# Exercise requirements
Read the data and repeat all of it exactly.

# Recorded data
++++++++++
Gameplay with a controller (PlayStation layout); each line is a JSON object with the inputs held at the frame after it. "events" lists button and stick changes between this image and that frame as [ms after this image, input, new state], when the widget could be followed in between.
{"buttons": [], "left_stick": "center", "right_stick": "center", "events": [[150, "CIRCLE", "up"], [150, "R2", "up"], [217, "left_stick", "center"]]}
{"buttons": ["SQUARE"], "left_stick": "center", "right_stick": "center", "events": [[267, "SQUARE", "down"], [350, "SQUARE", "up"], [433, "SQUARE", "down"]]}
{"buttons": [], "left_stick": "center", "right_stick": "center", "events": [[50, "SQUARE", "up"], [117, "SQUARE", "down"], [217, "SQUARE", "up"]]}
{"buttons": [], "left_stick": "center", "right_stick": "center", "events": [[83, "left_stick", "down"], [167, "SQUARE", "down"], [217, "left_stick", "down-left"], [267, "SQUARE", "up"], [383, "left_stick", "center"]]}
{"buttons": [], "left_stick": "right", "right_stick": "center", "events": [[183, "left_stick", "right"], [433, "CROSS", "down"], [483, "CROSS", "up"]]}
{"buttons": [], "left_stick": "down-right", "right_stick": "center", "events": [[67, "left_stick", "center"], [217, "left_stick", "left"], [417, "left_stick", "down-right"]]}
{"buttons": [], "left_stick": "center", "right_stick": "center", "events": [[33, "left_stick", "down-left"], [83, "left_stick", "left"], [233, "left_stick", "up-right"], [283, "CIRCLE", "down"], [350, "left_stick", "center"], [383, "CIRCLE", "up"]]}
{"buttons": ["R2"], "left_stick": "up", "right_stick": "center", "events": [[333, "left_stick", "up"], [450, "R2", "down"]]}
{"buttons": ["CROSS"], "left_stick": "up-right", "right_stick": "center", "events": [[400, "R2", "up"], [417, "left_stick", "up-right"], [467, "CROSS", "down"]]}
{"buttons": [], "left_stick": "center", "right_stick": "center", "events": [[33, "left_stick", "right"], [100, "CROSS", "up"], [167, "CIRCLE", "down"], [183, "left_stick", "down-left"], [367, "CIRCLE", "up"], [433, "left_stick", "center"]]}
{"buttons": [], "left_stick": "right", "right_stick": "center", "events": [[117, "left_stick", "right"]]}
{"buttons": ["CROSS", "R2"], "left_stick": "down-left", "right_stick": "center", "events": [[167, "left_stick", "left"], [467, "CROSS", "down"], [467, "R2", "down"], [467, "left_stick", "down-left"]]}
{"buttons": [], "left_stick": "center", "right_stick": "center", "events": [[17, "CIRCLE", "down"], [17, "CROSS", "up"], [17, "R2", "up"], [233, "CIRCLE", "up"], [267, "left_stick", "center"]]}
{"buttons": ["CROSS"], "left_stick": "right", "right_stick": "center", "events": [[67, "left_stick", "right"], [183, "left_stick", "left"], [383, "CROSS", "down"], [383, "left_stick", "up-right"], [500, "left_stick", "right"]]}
++++++++++
# Output
Gameplay with a controller (PlayStation layout); each line is a JSON object with the inputs held at the frame after it. "events" lists button and stick changes between this image and that frame as [ms after this image, input, new state], when the widget could be followed in between.
{"buttons": [], "left_stick": "center", "right_stick": "center", "events": [[150, "CIRCLE", "up"], [150, "R2", "up"], [217, "left_stick", "center"]]}
{"buttons": ["SQUARE"], "left_stick": "center", "right_stick": "center", "events": [[267, "SQUARE", "down"], [350, "SQUARE", "up"], [433, "SQUARE", "down"]]}
{"buttons": [], "left_stick": "center", "right_stick": "center", "events": [[50, "SQUARE", "up"], [117, "SQUARE", "down"], [217, "SQUARE", "up"]]}
{"buttons": [], "left_stick": "center", "right_stick": "center", "events": [[83, "left_stick", "down"], [167, "SQUARE", "down"], [217, "left_stick", "down-left"], [267, "SQUARE", "up"], [383, "left_stick", "center"]]}
{"buttons": [], "left_stick": "right", "right_stick": "center", "events": [[183, "left_stick", "right"], [433, "CROSS", "down"], [483, "CROSS", "up"]]}
{"buttons": [], "left_stick": "down-right", "right_stick": "center", "events": [[67, "left_stick", "center"], [217, "left_stick", "left"], [417, "left_stick", "down-right"]]}
{"buttons": [], "left_stick": "center", "right_stick": "center", "events": [[33, "left_stick", "down-left"], [83, "left_stick", "left"], [233, "left_stick", "up-right"], [283, "CIRCLE", "down"], [350, "left_stick", "center"], [383, "CIRCLE", "up"]]}
{"buttons": ["R2"], "left_stick": "up", "right_stick": "center", "events": [[333, "left_stick", "up"], [450, "R2", "down"]]}
{"buttons": ["CROSS"], "left_stick": "up-right", "right_stick": "center", "events": [[400, "R2", "up"], [417, "left_stick", "up-right"], [467, "CROSS", "down"]]}
{"buttons": [], "left_stick": "center", "right_stick": "center", "events": [[33, "left_stick", "right"], [100, "CROSS", "up"], [167, "CIRCLE", "down"], [183, "left_stick", "down-left"], [367, "CIRCLE", "up"], [433, "left_stick", "center"]]}
{"buttons": [], "left_stick": "right", "right_stick": "center", "events": [[117, "left_stick", "right"]]}
{"buttons": ["CROSS", "R2"], "left_stick": "down-left", "right_stick": "center", "events": [[167, "left_stick", "left"], [467, "CROSS", "down"], [467, "R2", "down"], [467, "left_stick", "down-left"]]}
{"buttons": [], "left_stick": "center", "right_stick": "center", "events": [[17, "CIRCLE", "down"], [17, "CROSS", "up"], [17, "R2", "up"], [233, "CIRCLE", "up"], [267, "left_stick", "center"]]}
{"buttons": ["CROSS"], "left_stick": "right", "right_stick": "center", "events": [[67, "left_stick", "right"], [183, "left_stick", "left"], [383, "CROSS", "down"], [383, "left_stick", "up-right"], [500, "left_stick", "right"]]}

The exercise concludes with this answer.